Find $\int \frac{x^2 - x}{x^2 +x + 1}dx$ I know the answer is $x - \ln|x^2 + x + 1|$ but I don't understand how to get it. Its in the partial fraction decomposition section of homework. The way the homework worked it is like this...
$$
\int \frac{2x+1}{x^2 + x + 1} \, dx
$$
I see they split it up and got the derivative of $x^2 + x + 1$ in the numerator, but I don't understand how they did that or where the other interal dx came from.

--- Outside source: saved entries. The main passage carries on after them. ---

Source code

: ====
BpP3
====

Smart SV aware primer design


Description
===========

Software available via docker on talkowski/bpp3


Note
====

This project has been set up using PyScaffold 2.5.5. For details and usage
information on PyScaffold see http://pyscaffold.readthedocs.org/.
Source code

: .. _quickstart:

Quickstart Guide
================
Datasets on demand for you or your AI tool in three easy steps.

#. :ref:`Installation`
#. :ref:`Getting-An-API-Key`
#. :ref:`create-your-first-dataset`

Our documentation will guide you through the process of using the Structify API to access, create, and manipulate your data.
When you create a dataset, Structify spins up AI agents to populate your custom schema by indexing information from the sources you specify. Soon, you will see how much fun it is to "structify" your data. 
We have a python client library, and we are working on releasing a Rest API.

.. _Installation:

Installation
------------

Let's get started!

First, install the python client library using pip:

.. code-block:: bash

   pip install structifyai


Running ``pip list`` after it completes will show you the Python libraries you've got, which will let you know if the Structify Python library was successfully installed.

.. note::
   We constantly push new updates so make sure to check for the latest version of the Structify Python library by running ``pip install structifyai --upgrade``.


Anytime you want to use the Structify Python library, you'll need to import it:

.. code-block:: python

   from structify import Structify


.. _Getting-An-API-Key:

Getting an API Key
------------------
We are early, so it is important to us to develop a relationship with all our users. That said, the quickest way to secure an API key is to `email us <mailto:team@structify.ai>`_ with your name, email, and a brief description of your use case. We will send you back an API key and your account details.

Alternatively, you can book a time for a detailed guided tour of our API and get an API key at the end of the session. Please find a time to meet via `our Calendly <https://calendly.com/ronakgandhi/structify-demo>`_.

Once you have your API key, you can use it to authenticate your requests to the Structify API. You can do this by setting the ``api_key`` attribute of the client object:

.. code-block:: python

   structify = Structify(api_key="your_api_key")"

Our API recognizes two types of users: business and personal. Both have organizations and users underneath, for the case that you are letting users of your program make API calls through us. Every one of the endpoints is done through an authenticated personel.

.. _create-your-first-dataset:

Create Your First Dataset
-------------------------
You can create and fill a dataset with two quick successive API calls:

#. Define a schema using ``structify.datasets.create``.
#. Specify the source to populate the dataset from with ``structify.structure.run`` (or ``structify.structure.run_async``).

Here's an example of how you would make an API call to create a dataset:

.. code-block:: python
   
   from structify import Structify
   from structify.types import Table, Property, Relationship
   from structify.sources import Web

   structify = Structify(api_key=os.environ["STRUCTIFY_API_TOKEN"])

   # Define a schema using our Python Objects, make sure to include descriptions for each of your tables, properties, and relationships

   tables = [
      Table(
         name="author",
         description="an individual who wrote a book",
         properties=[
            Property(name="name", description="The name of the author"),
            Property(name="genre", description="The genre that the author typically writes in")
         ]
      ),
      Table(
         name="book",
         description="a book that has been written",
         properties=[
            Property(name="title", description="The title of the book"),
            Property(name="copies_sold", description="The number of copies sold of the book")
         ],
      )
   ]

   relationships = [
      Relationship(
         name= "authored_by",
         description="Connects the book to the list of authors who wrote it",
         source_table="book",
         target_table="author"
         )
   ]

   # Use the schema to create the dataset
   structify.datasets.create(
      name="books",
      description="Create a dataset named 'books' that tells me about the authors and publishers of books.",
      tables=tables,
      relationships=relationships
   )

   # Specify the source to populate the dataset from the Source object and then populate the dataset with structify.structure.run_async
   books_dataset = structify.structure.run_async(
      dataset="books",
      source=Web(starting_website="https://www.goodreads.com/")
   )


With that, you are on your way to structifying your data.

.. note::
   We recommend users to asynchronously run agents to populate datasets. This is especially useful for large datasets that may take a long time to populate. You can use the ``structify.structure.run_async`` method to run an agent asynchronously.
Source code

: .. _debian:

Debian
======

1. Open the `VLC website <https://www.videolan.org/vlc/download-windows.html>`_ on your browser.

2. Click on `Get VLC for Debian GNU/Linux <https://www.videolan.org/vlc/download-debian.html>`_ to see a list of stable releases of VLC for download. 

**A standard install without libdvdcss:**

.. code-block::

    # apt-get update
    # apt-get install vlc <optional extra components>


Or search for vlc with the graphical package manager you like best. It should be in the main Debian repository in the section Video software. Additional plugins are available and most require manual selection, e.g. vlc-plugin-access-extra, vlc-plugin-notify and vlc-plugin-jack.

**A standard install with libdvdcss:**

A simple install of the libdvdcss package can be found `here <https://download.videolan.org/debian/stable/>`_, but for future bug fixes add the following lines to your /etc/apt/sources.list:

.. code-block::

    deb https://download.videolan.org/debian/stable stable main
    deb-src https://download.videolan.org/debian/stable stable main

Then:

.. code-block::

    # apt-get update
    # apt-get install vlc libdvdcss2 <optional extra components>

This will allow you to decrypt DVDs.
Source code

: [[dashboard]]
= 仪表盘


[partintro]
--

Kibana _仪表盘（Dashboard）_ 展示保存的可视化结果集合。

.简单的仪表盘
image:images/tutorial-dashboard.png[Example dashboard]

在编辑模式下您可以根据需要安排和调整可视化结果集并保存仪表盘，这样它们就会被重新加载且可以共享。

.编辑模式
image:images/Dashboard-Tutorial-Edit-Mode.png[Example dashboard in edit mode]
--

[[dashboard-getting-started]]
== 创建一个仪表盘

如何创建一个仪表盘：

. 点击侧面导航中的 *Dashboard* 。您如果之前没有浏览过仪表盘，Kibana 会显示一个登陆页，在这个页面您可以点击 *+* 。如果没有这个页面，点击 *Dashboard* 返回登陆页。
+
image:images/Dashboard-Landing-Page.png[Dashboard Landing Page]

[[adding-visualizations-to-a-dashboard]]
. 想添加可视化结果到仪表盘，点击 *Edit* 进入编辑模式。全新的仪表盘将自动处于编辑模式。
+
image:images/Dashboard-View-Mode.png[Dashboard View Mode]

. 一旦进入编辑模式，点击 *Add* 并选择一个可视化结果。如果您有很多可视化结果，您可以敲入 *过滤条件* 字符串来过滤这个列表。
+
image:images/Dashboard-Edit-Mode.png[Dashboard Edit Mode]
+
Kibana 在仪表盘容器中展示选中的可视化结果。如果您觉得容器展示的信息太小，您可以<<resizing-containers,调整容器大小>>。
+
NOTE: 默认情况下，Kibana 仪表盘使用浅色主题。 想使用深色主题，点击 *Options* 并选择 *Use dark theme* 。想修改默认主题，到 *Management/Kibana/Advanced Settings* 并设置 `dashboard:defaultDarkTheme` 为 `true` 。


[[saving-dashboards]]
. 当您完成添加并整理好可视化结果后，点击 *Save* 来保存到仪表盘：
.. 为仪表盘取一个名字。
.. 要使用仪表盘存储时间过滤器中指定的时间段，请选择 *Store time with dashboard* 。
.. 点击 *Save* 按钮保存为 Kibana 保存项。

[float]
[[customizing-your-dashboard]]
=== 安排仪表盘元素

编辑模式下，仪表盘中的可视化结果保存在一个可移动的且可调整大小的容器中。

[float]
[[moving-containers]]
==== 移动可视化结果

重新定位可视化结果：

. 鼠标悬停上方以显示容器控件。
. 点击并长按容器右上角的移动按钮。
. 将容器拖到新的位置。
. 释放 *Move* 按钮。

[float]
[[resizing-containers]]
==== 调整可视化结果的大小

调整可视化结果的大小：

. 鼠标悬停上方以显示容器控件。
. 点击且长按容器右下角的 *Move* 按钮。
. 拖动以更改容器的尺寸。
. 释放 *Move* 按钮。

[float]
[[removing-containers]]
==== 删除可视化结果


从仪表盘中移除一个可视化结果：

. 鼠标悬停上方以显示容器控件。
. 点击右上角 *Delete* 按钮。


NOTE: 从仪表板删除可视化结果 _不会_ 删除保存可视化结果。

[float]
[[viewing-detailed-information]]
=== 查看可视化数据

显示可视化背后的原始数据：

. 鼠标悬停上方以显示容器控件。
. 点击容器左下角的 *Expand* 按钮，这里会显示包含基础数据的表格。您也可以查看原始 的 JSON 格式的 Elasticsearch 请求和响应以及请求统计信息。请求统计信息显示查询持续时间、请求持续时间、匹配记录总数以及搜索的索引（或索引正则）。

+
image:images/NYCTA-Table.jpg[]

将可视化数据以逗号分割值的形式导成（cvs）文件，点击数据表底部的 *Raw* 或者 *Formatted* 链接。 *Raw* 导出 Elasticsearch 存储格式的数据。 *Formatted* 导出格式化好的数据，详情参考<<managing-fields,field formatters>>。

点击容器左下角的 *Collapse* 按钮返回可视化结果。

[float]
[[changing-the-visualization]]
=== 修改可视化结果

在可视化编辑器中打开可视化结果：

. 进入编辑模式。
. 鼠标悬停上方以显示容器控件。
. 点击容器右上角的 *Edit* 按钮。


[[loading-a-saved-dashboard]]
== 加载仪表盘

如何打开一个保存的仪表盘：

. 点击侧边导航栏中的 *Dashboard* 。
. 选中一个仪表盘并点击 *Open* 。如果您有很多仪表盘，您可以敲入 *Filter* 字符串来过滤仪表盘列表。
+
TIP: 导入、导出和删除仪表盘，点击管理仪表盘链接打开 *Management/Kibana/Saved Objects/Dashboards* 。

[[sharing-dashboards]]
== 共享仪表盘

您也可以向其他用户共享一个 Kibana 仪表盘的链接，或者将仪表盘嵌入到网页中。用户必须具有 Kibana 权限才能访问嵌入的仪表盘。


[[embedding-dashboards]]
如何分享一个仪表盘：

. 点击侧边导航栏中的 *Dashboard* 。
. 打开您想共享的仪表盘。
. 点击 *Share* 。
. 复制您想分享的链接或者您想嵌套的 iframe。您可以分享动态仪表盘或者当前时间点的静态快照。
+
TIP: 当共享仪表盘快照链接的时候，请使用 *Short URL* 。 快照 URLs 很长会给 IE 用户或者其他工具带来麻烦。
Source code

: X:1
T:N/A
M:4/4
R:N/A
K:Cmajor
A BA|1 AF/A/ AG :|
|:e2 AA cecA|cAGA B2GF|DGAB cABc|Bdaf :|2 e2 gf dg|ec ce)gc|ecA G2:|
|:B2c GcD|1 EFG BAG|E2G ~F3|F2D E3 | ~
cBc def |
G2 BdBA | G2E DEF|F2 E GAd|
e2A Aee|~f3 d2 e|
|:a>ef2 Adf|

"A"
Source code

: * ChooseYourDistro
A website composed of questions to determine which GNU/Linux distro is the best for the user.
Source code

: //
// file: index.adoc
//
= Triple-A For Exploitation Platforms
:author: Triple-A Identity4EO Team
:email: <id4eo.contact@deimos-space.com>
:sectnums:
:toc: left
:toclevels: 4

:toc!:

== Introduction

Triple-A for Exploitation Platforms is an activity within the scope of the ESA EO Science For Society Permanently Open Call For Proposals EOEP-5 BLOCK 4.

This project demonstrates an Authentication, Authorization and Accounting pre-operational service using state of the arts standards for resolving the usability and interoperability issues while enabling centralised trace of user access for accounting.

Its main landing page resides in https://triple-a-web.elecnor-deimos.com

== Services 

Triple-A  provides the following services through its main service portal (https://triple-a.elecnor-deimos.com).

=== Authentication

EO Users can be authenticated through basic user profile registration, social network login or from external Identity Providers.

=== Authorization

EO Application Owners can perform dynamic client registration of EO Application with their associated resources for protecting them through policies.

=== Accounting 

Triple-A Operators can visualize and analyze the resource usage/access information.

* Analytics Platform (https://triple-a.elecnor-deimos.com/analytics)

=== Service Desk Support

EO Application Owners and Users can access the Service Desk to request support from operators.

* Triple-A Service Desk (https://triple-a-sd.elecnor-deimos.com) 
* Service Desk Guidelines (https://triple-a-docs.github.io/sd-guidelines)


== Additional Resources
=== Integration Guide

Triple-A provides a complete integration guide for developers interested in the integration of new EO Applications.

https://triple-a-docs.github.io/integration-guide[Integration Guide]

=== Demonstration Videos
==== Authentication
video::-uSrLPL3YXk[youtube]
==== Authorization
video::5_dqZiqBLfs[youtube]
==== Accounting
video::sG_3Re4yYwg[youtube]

 A: Note that $(x^2 + x + 1) - (2x + 1) = x^2 - x$. So we can rewrite as 
$$\int dx \left(1 - \frac{2x + 1}{x^2 + x + 1}\right)$$
Using $u = x^2 + x + 1$
$$x - \ln |x^2 + x + 1| + C$$
A: Suppose you have
$$
\frac{\text{some polynomial}}{x^2 + x + 1}.
$$
Do long division and get
$$
\text{some polynomial} + \frac{\text{some first-degree polynomial}}{x^2+x+1}.
$$
In this case you get
$$
1 + \frac{-2x-1}{x^2+x+1}.
$$
First degree is the derivative of second degree, so $\dfrac{d}{dx}(x^2+x+1) = 2x+1$.  So
\begin{align}
u & = x^2 + x + 1, \\[6pt]
du & = (2x+1)\,dx.
\end{align}
Then we have
$$
\int \left(1 - \frac 1 u \right) du. 
$$
Somewhat more typically, one might have something like
$$
\frac{3x+5}{x^2+x+1}.
$$
Then one would write
$$
3x+5 = \frac 3 2 \left(2x + \frac{10}3\right)= \frac 3 2 \left((2x+1) + \frac 7 3\right)
$$
so we get
$$
\int\frac{3x+5}{x^2+x+1} \,dx=\frac 3 2 \int \frac{du}{u} + \frac 7 2 \int \frac{dx}{x^2+x+1}.
$$
That last integral would then need to get done by a different method, whose first step is completing the square.